## Begin Data excerpts

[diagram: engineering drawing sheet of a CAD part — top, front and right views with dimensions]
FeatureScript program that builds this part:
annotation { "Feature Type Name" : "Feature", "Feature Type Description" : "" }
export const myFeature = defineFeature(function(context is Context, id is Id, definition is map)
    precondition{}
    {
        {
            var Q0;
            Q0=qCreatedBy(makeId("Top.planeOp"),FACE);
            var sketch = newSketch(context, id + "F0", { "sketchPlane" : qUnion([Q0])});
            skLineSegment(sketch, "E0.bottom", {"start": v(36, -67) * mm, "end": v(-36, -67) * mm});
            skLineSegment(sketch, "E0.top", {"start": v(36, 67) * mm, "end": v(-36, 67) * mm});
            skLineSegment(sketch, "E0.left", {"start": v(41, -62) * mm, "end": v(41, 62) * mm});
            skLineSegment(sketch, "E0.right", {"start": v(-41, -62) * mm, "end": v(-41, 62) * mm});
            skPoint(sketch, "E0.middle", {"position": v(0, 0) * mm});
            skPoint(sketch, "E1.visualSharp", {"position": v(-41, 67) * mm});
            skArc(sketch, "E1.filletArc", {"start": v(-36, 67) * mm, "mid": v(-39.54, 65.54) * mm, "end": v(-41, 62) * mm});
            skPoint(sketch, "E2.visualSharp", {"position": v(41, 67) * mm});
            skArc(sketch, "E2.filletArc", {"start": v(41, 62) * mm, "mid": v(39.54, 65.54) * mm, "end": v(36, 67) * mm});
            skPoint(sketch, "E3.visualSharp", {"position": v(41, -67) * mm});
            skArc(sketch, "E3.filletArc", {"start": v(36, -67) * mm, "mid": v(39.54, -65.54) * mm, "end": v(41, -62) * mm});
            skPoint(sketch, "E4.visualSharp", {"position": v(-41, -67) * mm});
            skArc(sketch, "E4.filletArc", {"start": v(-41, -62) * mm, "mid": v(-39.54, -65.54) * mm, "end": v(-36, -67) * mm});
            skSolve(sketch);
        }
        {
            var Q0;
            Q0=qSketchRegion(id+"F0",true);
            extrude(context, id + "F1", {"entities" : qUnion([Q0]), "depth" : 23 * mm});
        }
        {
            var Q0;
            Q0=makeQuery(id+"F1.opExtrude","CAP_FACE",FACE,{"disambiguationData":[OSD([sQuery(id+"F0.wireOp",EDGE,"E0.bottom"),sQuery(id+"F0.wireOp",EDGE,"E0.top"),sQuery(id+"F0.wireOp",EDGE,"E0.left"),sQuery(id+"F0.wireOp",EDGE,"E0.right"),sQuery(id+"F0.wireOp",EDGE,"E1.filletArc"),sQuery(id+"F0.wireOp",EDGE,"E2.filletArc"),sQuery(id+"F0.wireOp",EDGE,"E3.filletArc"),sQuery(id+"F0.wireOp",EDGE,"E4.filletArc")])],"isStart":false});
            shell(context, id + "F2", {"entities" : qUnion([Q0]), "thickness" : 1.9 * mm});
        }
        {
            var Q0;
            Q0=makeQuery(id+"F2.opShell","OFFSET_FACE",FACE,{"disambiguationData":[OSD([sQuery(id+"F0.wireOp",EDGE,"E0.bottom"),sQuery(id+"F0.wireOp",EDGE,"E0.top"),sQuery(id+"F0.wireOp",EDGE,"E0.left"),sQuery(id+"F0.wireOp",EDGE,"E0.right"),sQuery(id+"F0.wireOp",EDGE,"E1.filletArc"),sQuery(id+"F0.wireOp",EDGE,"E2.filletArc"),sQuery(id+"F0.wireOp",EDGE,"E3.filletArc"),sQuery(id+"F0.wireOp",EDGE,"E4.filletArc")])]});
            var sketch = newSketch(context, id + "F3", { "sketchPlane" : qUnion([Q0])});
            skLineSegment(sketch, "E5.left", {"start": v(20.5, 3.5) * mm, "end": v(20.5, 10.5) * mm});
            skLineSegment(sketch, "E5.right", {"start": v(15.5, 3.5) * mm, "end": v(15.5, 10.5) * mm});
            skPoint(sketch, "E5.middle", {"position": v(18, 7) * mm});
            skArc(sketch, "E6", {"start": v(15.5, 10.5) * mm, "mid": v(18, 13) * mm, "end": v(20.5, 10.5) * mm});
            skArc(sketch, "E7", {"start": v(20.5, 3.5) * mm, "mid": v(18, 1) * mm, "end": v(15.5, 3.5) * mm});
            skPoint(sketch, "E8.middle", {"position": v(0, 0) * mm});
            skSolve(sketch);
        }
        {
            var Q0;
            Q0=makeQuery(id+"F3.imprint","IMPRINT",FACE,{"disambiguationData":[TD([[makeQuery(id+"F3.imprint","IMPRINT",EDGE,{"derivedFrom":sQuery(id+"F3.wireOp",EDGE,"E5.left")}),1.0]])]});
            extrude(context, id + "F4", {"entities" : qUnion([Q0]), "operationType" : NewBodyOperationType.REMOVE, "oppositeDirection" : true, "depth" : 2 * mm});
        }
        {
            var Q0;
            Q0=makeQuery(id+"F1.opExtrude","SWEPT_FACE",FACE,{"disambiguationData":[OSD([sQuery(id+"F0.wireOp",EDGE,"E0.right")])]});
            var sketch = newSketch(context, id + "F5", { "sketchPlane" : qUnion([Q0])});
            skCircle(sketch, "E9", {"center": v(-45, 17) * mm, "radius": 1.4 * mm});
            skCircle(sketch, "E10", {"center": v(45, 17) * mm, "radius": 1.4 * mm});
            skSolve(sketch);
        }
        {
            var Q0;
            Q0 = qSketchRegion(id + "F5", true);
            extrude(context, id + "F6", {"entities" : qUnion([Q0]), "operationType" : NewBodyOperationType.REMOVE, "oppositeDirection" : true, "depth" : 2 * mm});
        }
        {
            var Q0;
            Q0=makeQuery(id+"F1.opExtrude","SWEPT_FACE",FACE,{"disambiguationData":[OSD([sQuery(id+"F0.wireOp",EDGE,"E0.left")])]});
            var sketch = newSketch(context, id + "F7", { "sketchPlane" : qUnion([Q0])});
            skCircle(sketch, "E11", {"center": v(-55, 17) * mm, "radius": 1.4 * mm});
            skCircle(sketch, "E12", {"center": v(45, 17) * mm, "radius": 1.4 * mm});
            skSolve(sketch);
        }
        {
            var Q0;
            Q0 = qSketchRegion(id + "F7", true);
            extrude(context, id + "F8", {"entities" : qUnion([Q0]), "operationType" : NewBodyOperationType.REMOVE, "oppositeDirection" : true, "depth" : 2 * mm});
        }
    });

## End Data excerpts

*What is needed*
Repeat word for word the part of the material that opens with its first line and closes with the line containing "v(-41, 67) *", including both of those lines.

*Full response*
[diagram: engineering drawing sheet of a CAD part — top, front and right views with dimensions]
FeatureScript program that builds this part:
annotation { "Feature Type Name" : "Feature", "Feature Type Description" : "" }
export const myFeature = defineFeature(function(context is Context, id is Id, definition is map)
    precondition{}
    {
        {
            var Q0;
            Q0=qCreatedBy(makeId("Top.planeOp"),FACE);
            var sketch = newSketch(context, id + "F0", { "sketchPlane" : qUnion([Q0])});
            skLineSegment(sketch, "E0.bottom", {"start": v(36, -67) * mm, "end": v(-36, -67) * mm});
            skLineSegment(sketch, "E0.top", {"start": v(36, 67) * mm, "end": v(-36, 67) * mm});
            skLineSegment(sketch, "E0.left", {"start": v(41, -62) * mm, "end": v(41, 62) * mm});
            skLineSegment(sketch, "E0.right", {"start": v(-41, -62) * mm, "end": v(-41, 62) * mm});
            skPoint(sketch, "E0.middle", {"position": v(0, 0) * mm});
            skPoint(sketch, "E1.visualSharp", {"position": v(-41, 67) * mm});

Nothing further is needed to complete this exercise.